Jean-Yves Le Naour, 1917. La paix impossible

L’année de tous les excès !

Fin 1916, des évé­ne­ments conju­gués comme la mort de l’empereur François-Joseph, les effets du blo­cus naval bri­tan­nique sur les popu­la­tions, les échecs à Ver­dun et sur la Somme, amènent l’amirauté alle­mande à repro­po­ser la guerre sous-marine à outrance. Pour jus­ti­fier celle-ci, le chan­ce­lier alle­mand rédige une pro­po­si­tion de paix …inac­cep­table par les alliés. Mais cette offre de paix s’insère dans l’esprit des popu­la­tions et, comme un virus, mine le jusqu’auboutisme des mili­taires. Fin 1916, c’est la mise au pla­card, avec tous les hon­neurs, de Joffre dont l’attitude a lassé toute la classe poli­tique, pour le rem­pla­cer par Nivelle, ce géné­ral qui pro­met la vic­toire en 24 heures. Il s’appuie sur son suc­cès local, à Ver­dun, obtenu dans des cir­cons­tances pré­cises, pour en faire une règle géné­rale. Or, des condi­tions bien dif­fé­rentes entraînent le désastre que l’on connaît. Mais l’historien expli­cite toutes les res­pon­sa­bi­li­tés qui ont conduit à l’échec de Nivelle au Che­min des Dames, en avril 1917, sans le dédoua­ner pour autant : 117 000 morts pour les vingt pre­miers jours de com­bat.
Paral­lè­le­ment, c’est l’entrée en guerre des États-Unis excé­dés de voir cou­ler leurs navires et aga­cés par l’entourloupe des Alle­mands fomen­tant un com­plot contre eux. C’est ainsi que s’inaugure la diplo­ma­tie amé­ri­caine du XXe siècle : de grands idéaux moti­vés par des motifs mer­can­tiles et des inté­rêts bien pesés. En ce début d’année, la révo­lu­tion triomphe à Petro­grad. La situa­tion interne de la Rus­sie est telle que, mili­tai­re­ment, il ne faut plus rien attendre de cette armée paralysée.

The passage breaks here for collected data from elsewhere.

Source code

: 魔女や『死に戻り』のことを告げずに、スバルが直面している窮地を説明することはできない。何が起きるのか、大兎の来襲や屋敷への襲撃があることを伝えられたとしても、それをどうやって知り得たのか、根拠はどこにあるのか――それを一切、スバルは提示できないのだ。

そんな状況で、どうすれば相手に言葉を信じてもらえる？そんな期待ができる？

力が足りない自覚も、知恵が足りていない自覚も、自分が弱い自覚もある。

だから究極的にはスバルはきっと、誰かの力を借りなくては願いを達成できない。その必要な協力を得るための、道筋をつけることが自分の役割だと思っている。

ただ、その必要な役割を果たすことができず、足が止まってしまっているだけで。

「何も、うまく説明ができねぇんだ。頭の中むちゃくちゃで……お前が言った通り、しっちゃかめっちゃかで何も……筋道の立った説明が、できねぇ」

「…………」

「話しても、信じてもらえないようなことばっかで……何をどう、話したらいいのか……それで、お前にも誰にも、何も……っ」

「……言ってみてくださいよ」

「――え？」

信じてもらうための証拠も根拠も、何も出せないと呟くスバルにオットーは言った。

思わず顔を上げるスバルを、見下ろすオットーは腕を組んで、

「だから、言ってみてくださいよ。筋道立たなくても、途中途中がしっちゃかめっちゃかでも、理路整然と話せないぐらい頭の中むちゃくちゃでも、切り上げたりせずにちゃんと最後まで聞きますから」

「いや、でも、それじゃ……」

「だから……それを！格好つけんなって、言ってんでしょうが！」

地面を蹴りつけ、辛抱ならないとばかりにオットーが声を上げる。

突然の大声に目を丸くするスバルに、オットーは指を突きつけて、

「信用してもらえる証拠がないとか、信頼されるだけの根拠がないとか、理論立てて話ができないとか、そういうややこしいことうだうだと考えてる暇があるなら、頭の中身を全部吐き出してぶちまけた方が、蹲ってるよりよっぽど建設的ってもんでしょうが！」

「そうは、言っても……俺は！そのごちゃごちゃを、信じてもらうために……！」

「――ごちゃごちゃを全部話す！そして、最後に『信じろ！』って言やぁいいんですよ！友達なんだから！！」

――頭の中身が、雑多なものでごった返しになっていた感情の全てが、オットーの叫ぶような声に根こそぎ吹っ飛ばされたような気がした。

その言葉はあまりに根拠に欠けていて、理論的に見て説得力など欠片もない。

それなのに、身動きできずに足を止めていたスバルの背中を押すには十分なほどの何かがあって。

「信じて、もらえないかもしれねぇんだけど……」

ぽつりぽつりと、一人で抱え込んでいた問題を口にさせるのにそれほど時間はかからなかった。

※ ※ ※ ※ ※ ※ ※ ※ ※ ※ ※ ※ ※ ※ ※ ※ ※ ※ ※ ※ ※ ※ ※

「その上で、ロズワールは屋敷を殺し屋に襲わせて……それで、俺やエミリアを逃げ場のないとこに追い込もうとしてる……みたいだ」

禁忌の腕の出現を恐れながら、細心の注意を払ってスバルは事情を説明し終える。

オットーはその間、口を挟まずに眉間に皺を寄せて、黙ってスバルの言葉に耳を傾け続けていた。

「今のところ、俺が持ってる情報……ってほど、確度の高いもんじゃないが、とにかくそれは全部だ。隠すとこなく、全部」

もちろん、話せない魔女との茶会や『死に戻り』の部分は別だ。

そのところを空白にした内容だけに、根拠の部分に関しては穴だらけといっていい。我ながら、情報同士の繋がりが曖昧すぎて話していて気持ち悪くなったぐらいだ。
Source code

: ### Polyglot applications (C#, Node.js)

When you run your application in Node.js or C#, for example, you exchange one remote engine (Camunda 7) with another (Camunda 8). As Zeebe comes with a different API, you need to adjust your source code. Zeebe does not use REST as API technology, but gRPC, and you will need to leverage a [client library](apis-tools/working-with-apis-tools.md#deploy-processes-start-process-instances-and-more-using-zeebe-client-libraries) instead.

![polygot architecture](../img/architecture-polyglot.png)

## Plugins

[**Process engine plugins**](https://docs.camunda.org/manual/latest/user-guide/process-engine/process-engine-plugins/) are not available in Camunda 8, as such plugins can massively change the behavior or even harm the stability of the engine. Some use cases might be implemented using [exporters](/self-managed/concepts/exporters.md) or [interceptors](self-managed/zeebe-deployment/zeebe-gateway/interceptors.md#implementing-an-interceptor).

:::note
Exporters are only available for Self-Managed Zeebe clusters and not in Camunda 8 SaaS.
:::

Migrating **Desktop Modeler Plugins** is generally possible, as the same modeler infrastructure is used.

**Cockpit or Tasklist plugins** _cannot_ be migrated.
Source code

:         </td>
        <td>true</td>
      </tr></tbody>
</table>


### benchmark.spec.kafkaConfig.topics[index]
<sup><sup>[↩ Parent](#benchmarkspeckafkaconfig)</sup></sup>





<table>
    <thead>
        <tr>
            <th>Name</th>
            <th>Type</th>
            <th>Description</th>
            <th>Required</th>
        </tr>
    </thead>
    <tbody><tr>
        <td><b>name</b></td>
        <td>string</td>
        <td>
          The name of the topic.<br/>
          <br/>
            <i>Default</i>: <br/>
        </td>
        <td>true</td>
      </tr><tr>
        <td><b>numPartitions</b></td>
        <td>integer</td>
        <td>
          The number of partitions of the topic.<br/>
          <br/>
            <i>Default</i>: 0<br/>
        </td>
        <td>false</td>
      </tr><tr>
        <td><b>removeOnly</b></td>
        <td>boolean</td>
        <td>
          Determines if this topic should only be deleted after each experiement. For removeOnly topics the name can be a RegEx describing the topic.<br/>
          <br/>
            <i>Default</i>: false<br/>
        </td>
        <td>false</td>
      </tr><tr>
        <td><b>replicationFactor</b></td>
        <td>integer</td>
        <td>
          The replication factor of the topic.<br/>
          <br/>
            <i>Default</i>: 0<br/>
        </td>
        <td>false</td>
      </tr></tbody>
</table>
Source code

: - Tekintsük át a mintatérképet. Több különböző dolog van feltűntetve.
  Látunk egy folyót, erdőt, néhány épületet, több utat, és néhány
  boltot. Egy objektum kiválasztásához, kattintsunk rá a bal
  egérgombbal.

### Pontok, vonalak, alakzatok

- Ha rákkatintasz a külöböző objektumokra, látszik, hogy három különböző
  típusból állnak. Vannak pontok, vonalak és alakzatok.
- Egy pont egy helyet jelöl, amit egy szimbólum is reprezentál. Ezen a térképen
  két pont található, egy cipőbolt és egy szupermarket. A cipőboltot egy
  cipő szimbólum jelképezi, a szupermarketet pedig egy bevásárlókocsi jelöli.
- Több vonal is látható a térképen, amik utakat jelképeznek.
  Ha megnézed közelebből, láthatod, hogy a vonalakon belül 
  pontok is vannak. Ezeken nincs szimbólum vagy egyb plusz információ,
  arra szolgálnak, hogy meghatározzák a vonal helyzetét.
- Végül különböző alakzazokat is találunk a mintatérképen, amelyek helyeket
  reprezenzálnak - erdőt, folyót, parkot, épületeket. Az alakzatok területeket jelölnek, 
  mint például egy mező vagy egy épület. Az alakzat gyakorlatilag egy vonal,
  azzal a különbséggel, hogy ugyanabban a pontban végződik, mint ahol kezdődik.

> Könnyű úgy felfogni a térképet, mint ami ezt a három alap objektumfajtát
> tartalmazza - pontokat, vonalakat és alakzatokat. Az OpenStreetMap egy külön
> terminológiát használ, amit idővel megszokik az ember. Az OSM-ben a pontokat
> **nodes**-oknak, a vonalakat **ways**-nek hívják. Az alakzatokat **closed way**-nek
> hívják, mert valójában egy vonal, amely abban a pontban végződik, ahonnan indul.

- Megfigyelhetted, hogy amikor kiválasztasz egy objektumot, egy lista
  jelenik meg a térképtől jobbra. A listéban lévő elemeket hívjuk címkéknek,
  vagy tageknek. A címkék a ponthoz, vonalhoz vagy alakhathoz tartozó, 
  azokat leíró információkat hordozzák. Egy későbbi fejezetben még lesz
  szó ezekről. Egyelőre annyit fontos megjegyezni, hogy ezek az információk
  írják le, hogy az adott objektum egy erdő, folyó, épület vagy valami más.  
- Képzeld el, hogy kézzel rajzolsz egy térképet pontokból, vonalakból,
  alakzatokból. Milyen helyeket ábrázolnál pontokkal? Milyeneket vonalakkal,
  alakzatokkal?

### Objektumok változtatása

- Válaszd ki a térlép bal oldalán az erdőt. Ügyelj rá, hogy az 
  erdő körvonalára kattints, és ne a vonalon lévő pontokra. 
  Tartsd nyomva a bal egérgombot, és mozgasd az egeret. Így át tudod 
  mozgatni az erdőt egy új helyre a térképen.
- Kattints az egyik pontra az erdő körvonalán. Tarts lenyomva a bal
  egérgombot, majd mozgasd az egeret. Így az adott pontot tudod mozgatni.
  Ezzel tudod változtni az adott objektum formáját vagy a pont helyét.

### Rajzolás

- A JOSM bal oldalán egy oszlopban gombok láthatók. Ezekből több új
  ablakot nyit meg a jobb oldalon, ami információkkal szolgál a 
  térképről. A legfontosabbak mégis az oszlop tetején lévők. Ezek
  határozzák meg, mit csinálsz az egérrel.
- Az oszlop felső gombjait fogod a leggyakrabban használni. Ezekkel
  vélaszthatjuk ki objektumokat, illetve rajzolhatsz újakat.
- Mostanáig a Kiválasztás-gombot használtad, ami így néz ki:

Ce sont éga­le­ment les muti­ne­ries, les refus de mon­ter en ligne, les mani­fes­ta­tions de colère des sol­dats, de tous ceux qui en ont assez de se faire tuer pour rien. Mais ce sont aussi, dès le prin­temps, à l’arrière, les mou­ve­ments sociaux des ouvrières mal payées alors que les prix des den­rées de pre­mières néces­si­tés s’envolent. Clé­men­ceau, qui se pose en recours depuis quelques mois, triomphe en novembre. Il com­pose un gou­ver­ne­ment de sous-fifres pour être le seul maître. Jean-Yves Le Naour décrit, avec objec­ti­vité, le par­cours de ce ven­déen : “La mémoire a élevé une telle sta­tue au Tigre qu’il n’est en effet pas si évident de le désa­cra­li­ser en reve­nant sur les petits cal­culs peu hono­rables qui l’ont conduit au pou­voir.
Avec des élé­ments his­to­riques de pre­mier ordre, avec un art consommé de la nar­ra­tion, l’historien offre un récit pal­pi­tant, vivant, tendu, proche du rythme d’un thril­ler. On ne lâche pas ce livre, se pas­sion­nant à l’évolution des situa­tions, pour des acteurs plus ou moins atta­chants dont on connaît, cepen­dant, la destinée.

Le Naour sait prendre de la hau­teur de vue pour faire appré­cier les consé­quences de déci­sions, les réper­cus­sions de celles-ci sur la popu­la­tion, sur la troupe. Il donne des détails piquants, pré­cieux, sur la vie quo­ti­dienne comme, par exemple, Joffre qui doit payer le chauf­fage du bureau qu’on lui a trouvé aux Inva­lides. Il montre aussi, dans leur réa­lité, le che­mi­ne­ment des déci­sions prises, les moti­va­tions sor­dides des poli­ti­ciens, les cal­culs mépri­sables pour arri­ver au pou­voir, puis pour s’y main­te­nir, sans se sou­cier le moins du monde du nombre de morts que vont entraî­ner ces impé­ri­ties.
Avec 1917. La paix impos­sible, Jean-Yves Le Naour conti­nue d’élever un monu­ment éru­dit sur ce conflit. S’il fal­lait choi­sir une série, parmi la plé­tho­rique pro­duc­tion sur le sujet, c’est la seule à retenir.

serge per­raud

Jean-Yves Le Naour, 1917. La paix impos­sible, Edi­tions Per­rin, octobre 2015, 448 p. – 23,50 €.